Истребив две тарелки каши, Лешка помыла посуду, починила распроклятые босоножки, сделала новую обмотку у электроутюга и тихо — отец спал — взяла у него на столе пишущую машинку. Отец купил ее недавно по случаю, за бесценок. В ней не было буквы «е». Отец печатал двумя пальцами свои партизанские воспоминания, чтобы отдать их потом в областной музей. Сначала он написал от руки и попросил дочь перепечатать. Лешка взялась было, да бросила.
— Не хочу!
— Почему? — изумился Алексей Павлович.
— Вымысел!
— Какой такой вымысел?! — оскорбился отец.
— Партизан было двадцать, а фрицев целая рота, и они разбежались!
— Что ты в этом смыслишь! — повысил голос отец, что с ним случалось очень редко. — Фрицы так нас боялись, что, когда спать ложились, бомбы к дверным ручкам привешивали. Ну, я тебе и не дам печатать этот материал. Критик!..
Он сердито унес свои листы и машинку. Сейчас Лешка утащила машинку к себе в комнату и стала отстукивать стихотворение Есенина:
В прозрачном холоде заголубели долы…
Потом, достав томик Льва Толстого, перепечатала из него понравившееся ей место: «Человек есть дробь. Числитель — это, сравнительно с другими, достоинства человека; знаменатель — это оценка человеком самого себя. Увеличить своего числителя — свои достоинства не во власти человека, но всякий может уменьшить своего знаменателя — свое мнение о самом себе, и этим уменьшением приблизиться к совершенству».
«Здорово сказано! — Лешка приостановилась. — Надо будет завтра девчонкам в перерыве прочитать. Вот только неверно насчет числителя. Разве не во власти человека увеличить свои достоинства? Нет, Лев Николаевич, тут я с вами категорически не согласна!»

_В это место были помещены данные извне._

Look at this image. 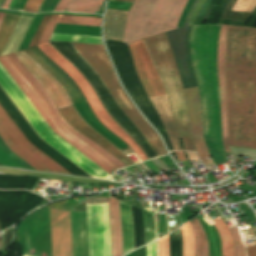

Она вставила в машинку новый лист бумаги и отстукала вопрос: «Для чего мы живем?»
Потерла нос в темных крапинках и решительно напечатала: «Чтобы улучшать жизнь и приносить людям счастье».
Склонив голову набок, перечитала: «Верно. Это — главное». И напечатала следующий вопрос: «А что такое счастье?»
Она бы продолжила свои философские размышления, но проснулся отец и отобрал машинку. Теперь можно было заняться фотографией. Лешка влезла в платяной шкаф — «полевую лабораторию» — заряжать аппарат.
В комнату вошла Вера. Увидя босоножки подруги возле шкафа, поскреблась в дверцу. Из шкафа глухо донеслось:
— Иди на улицу, я сейчас!
«Все-таки зашла», — удовлетворенно подумала Лешка.
Платье цвета пенки вишневого варенья — через голову, нить «жемчуга» — на шею, лаковые босоножки тридцать третьего «размера Золушки» — на ноги, волосы на затылке узлом — и Лешка сразу превратилась в маленькое, изящное создание, немного строгое и очень женственное.
Покрутилась у зеркала, покусала губы, чтобы стали ярче, — и на улицу.
Вера покорно ждала возле ворот, ничего не видя, уставилась на железное кольцо калитки. Лешка хитро улыбнулась, от носа к щекам залучились, как у котенка, морщинки: ясно, почему уставилась! Вокруг кольца белой масляной краской нарисовано сердце. Сердце!..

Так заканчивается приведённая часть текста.